October 2008: I started really feeling like I was a valued part of my small group. I started really looking forward to going and wanting to be prepared and ready to share and listen. I started feeling like it was a group of people that I had a stake in. This was also the month that my church had a really difficult event happen. For a while we were fearful that many people may leave because they were unhappy about something. With a lot of prayer, good leadership, and most importantly - God, we were able to get through it very well. I think our church got to experience healthy conflict and confrontation through humility, forgiveness, and grace! I think we are stronger, not weaker, after going through it!

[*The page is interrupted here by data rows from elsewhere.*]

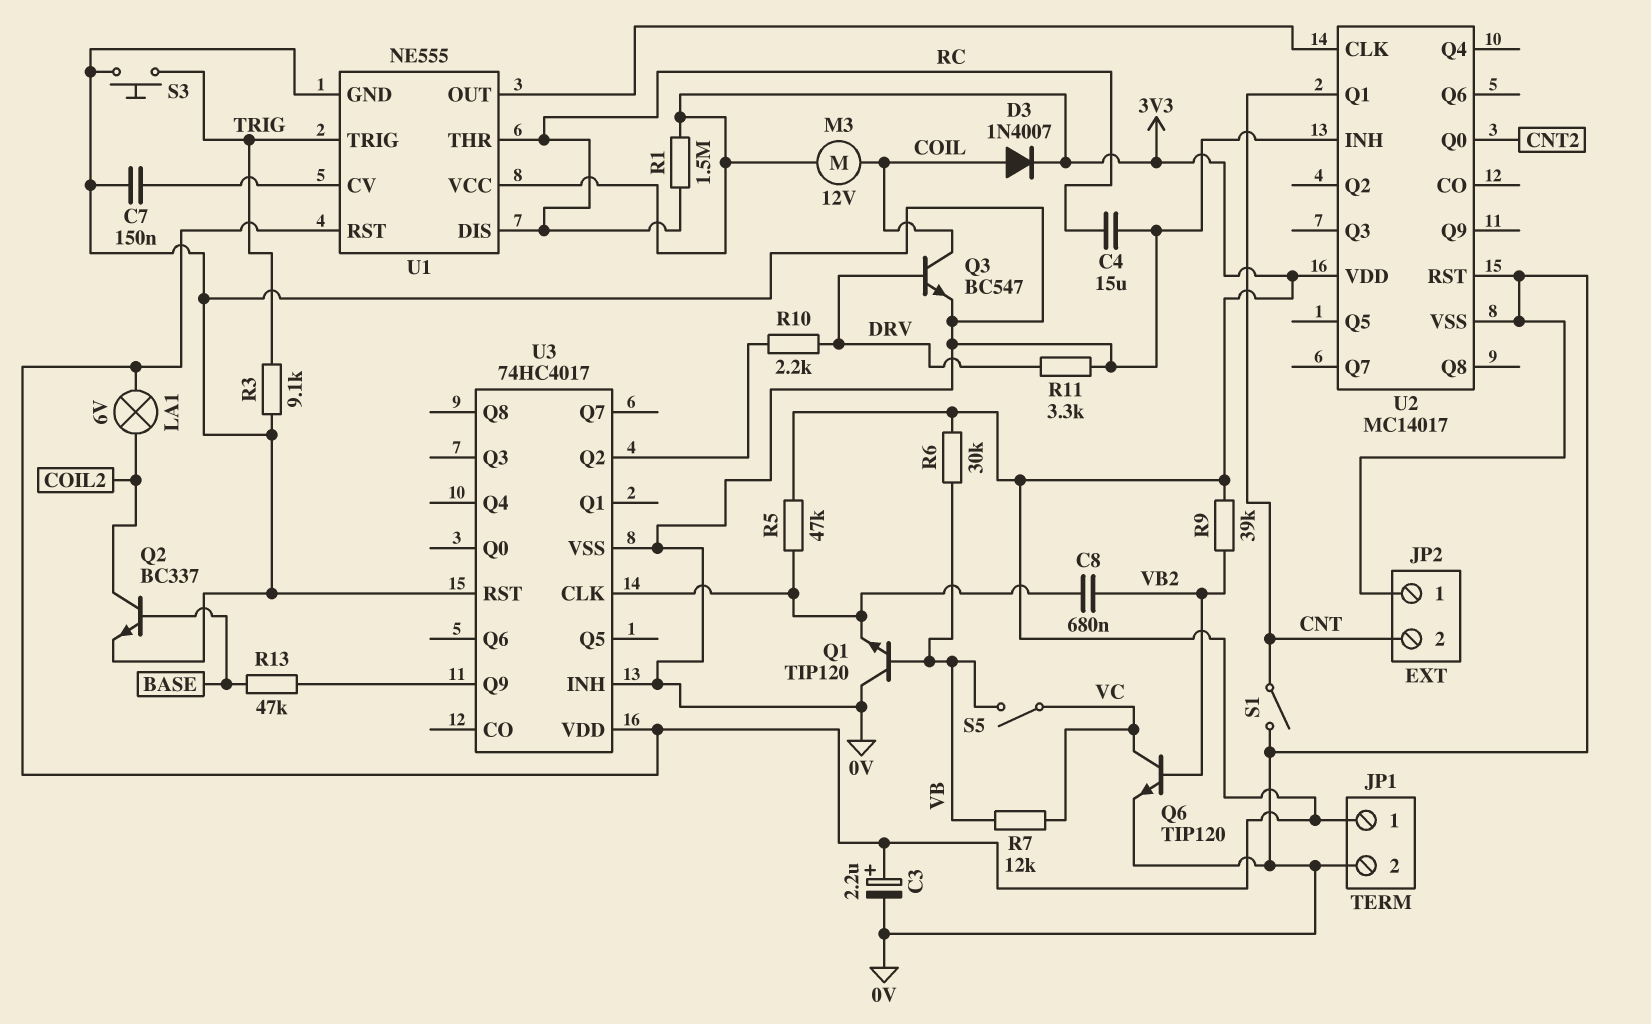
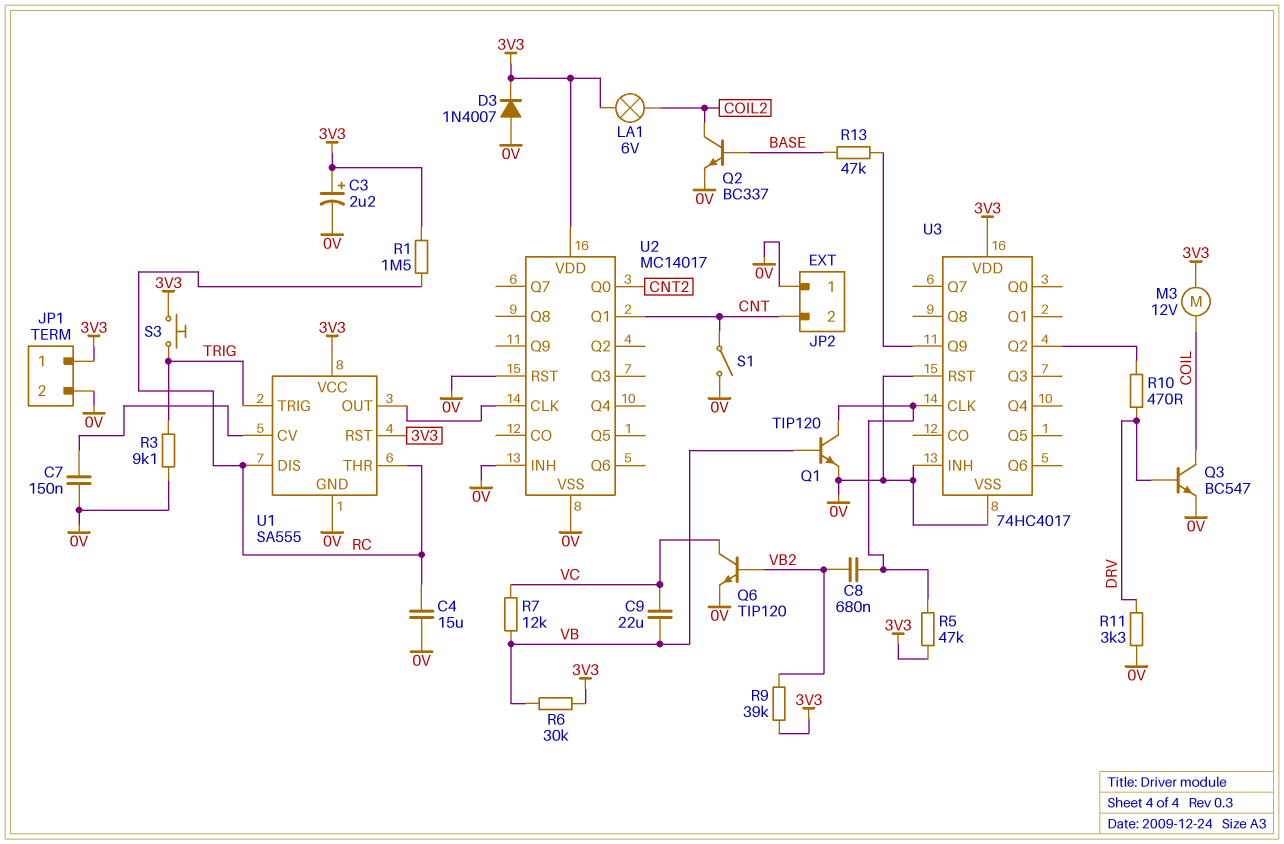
C9: none -> 22uF (VB, VC)
D3: diode 1N4007 (A COIL, K 3V3) -> diode 1N4007 (A 0V, K 3V3)
Q1: NPN TIP120 (B VB, C 0V, E U3/CLK) -> NPN TIP120 (B VB, C U3/CLK, E 0V)
R10: 2.2k (DRV, U3/Q2) -> 470 (DRV, U3/Q2)
S3: button (0V, TRIG) -> button (3V3, TRIG)
S5: switch (VB, VC) -> none
U1: NE555 -> SA555

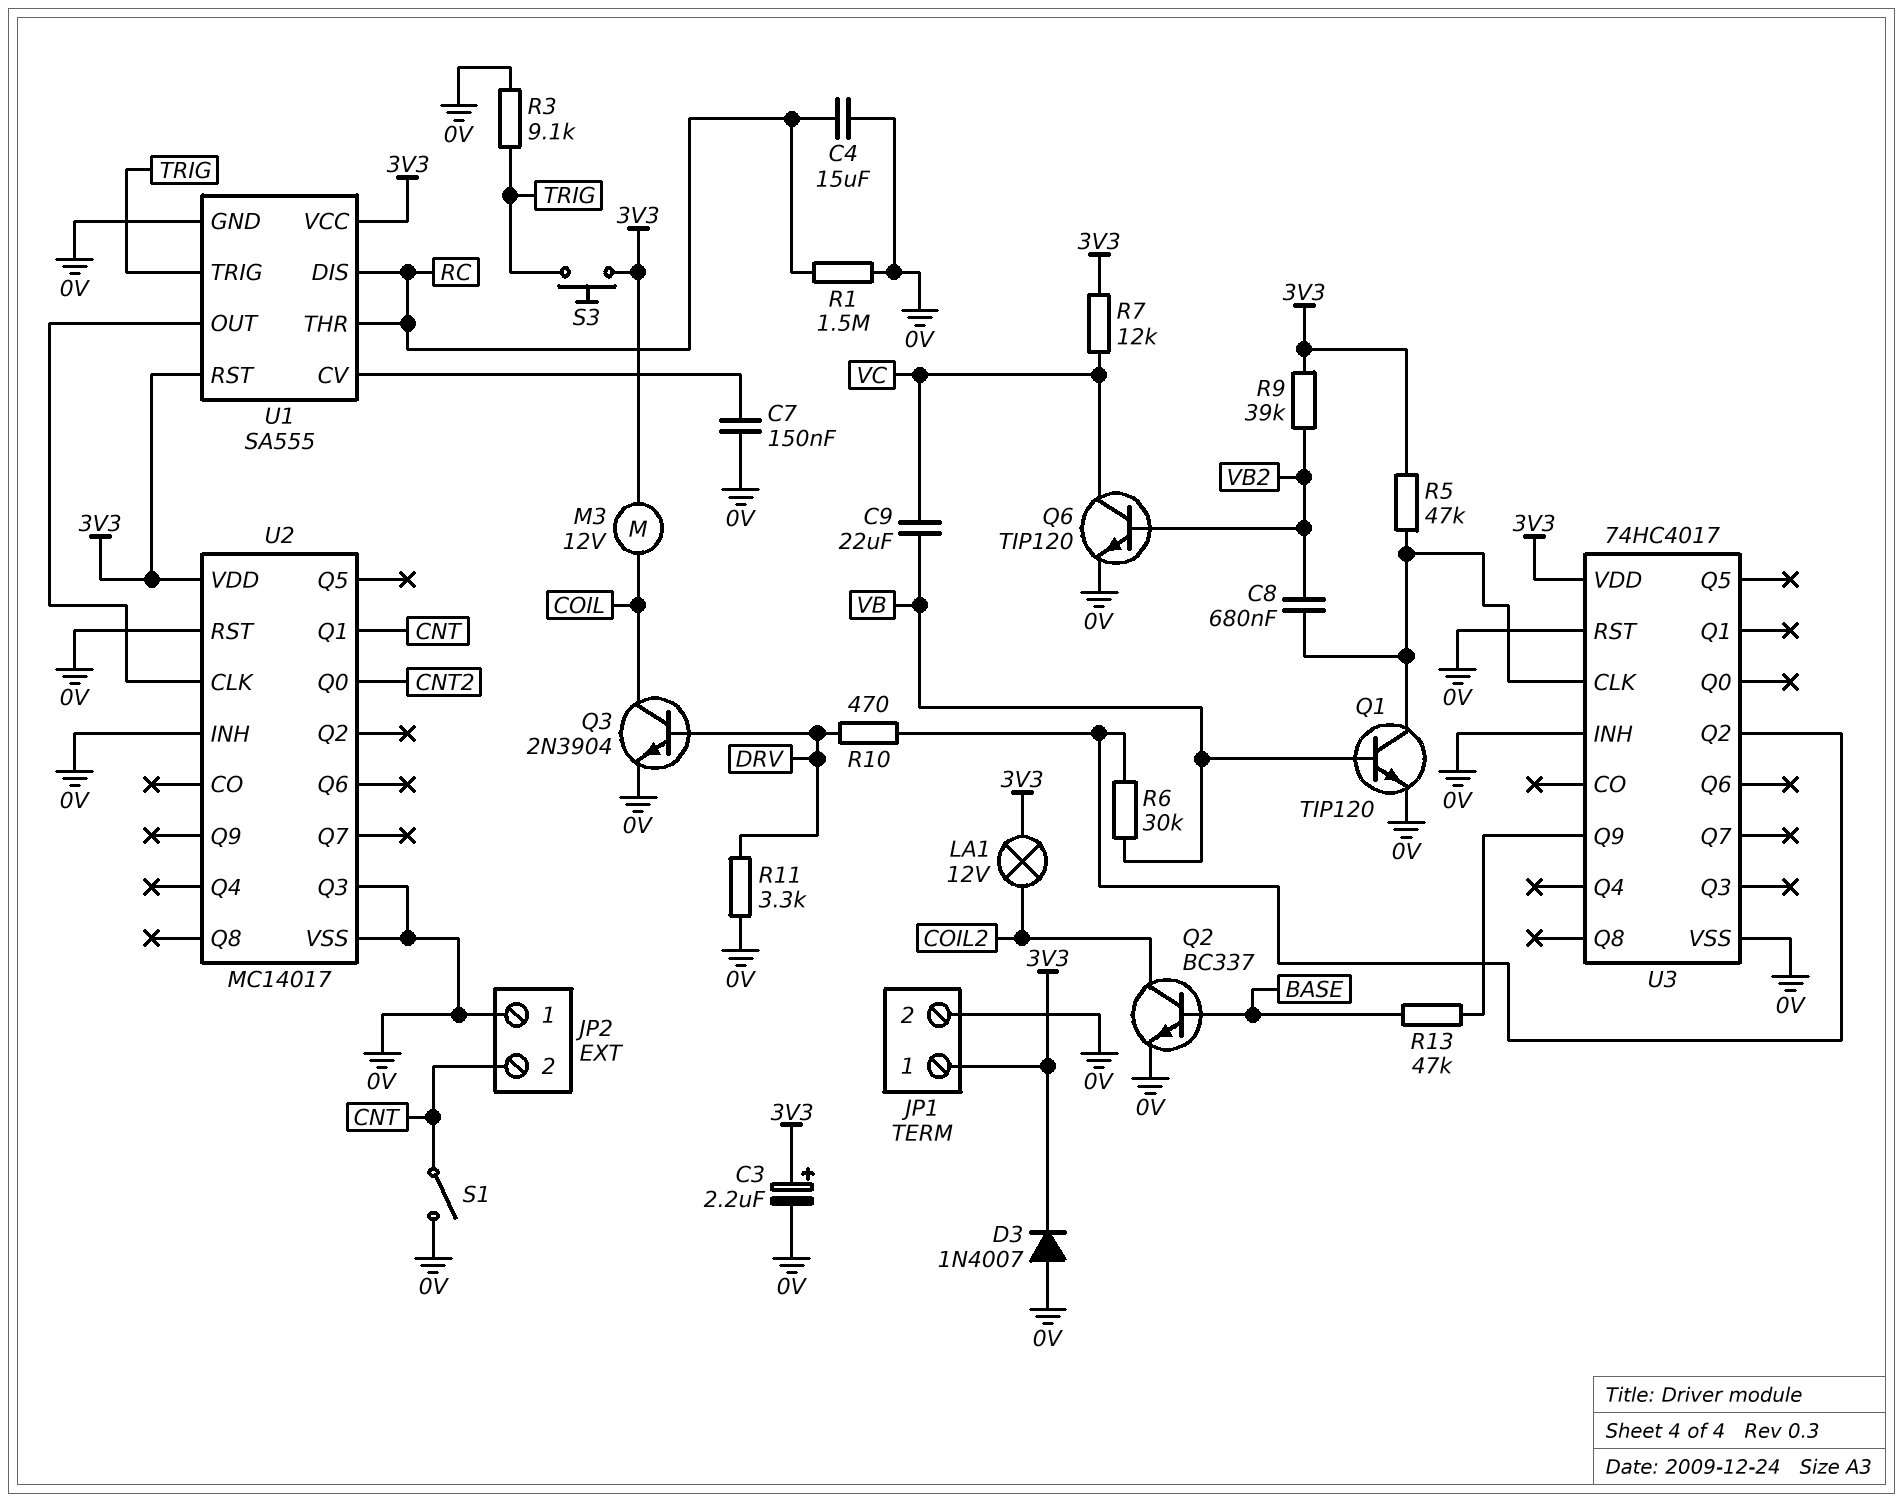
LA1: lamp 6V (3V3, COIL2) -> lamp 12V (3V3, COIL2)
Q3: NPN BC547 (B DRV, C COIL, E 0V) -> NPN 2N3904 (B DRV, C COIL, E 0V)
R1: 1.5M (3V3, RC) -> 1.5M (0V, RC)
R6: 30k (3V3, VB) -> 30k (U3/Q2, VB)
R7: 12k (VB, VC) -> 12k (3V3, VC)
U2 pin Q3: none -> 0V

November 2008: I started finally feeling settled in the house. My room started feeling like my space - and it was a peaceful space! I started feeling like I was learning my place and role in the house a little better. Thanksgiving was a little different for me this year. I usually go to the panhandle to be with my family, but this year I stayed here. My mother and one of my sister's and her husband were here too, so we did Thanksgiving together. It was very enjoyable!

December 2008: Everyone is preparing for Christmas. It seemed that everyone around me, including myself was more "on edge" than normal! This time of year really stresses me out! I think that for the most part we get so consumed with everything surrounding Christmas that we totally lose sight of what Christmas is supposed to be about. One thing that I did enjoy was celebrating Advent with the family I live with. On nights that we were all here, we would gather in the living room with all of the lights off. Each one of us had a candle burning. We would go around and each person got to choose a Christmas song to sing. We would start and end with a prayer and then everyone would blow out their candles. It was really neat to me! I have never done that. I think I have a new Christmas (Advent) tradition. I even did it when they were gone traveling. I would light their candles and then pray for each one of them before blowing that person's candle out. In December, additional progression of the RA was diagnosed - I was really disappointed! Christmas, itself was a great day with my family. It did not end great, however! I lost my temper and ended up being left to apologize and plea for mercy. It was probably my least gracious moment and started me into one of the most intense seasons of prayer that I think I have ever been in! It was amazing to me how quick God was to come when I cried out for Him! I still feel humbled when I think about it! Great is the love of the King of our souls!


January 2009: I brought in the New Year at the local House of Prayer. While I was there, I received prayer for healing from the physical pain I have been experiencing (specifically with my hands). The following Friday I received more prayer for healing from pain in my hands. I am ecstatic to say that healing has begun in my hands! I have had significantly less pain in my hands and a lot less inflammation! I promise it is not in my head - my jewelry will prove it! On New Years eve, while I was being prayed for, one of the girls had a vision of me laying on my bed and sleeping peacefully. The thought of sleeping peacefully was overwhelming to me, because I frequently wake many times in the night from my joints getting stiff or painful. I try not to take pain medications for sleeping, because they leave me feeling groggy and depressed the next day. That night, before I left a friend prayed again specifically for me to sleep well. That night I slept for 12 hours, uninterrupted, without any medication! I believe it is the power of the Spirit and healing that allowed that! I continue to feel a sense of transition and excitement. I have been in a very deep time of prayer and seeking God and I feel very blessed by it! I have great hope and expectation for the upcoming year!

There is a run-down of the last year. I wonder what all will happen this year?